───── Given passage ─────

Suitable polyvinyl monomers for the first monomer for photografting the substrate include alkylene diacrylates and dimethacrylates, alkylene diacrylamides and dimethacrylamides, hydroxyalkylene diacrylates and dimethacrylates, oligoethylene glycol dimethacrylates and diacrylates, alkylene vinyl esters of polycarboxylic acids, wherein each of the aforementioned alkylene groups consists of 1-6 carbon atoms, divinyl ethers, pentaerythritol di-, tri-, or tetramethacrylates or acrylates, trimethylopropane trimethacrylates or acrylates, alkylene bis acrylamides or methacrylamides, and mixtures thereof.

Monovinyl monomers suitable for grafting include but are not limited to acrylic and methacrylic acids, acrylamides, methacrylamides and their alkyl derivatives, alkyl acrylates and methacrylates, perfluorinated alkyl acrylates and methacrylates, hydroxyalkyl acrylates and methacrylates, wherein the alkyl group consists of 1-10 carbon atoms, oligoethyleneoxide acrylates and methacrylates, acrylate and methacrylate derivatives including primary, secondary, tertiary and quarternary amine and zwitterionic functionalities, and vinylazlactones, and mixtures thereof.

─────

**What to work on:**
In the monomer passage, how many carbon atoms make up the alkyl group of the monovinyl monomers suitable for grafting?

───── Data section ─────

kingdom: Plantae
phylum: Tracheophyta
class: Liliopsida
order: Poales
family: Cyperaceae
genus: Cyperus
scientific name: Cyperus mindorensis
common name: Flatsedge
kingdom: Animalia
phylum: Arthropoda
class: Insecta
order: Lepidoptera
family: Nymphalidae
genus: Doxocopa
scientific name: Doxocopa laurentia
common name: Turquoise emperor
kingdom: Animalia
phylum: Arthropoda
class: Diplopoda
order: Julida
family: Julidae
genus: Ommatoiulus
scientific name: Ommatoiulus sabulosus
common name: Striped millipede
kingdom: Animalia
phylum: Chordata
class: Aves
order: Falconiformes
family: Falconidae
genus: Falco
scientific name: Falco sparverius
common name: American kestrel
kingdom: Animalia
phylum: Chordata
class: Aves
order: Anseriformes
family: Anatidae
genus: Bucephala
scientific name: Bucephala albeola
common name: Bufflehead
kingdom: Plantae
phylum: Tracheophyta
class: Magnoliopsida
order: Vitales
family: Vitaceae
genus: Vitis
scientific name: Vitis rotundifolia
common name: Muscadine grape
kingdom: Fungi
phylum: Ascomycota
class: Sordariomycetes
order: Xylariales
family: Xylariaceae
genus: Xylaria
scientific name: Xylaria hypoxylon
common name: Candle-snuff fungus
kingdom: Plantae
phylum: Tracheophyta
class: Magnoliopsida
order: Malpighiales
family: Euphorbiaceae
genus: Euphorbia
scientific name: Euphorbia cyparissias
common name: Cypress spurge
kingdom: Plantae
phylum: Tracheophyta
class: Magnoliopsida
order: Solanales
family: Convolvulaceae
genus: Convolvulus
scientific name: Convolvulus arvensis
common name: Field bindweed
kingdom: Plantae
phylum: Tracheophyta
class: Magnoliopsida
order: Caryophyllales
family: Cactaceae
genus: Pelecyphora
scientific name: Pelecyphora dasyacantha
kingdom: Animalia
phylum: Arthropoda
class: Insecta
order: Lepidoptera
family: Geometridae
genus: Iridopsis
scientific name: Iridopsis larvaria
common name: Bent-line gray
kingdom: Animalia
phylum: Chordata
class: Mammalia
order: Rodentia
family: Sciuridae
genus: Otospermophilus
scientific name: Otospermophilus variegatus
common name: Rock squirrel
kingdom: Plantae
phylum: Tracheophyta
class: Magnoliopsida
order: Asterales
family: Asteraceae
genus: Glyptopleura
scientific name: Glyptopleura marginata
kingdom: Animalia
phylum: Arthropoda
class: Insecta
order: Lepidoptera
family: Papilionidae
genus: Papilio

─────

**Answer to this exercise:**
The alkyl group consists of 1-10 carbon atoms.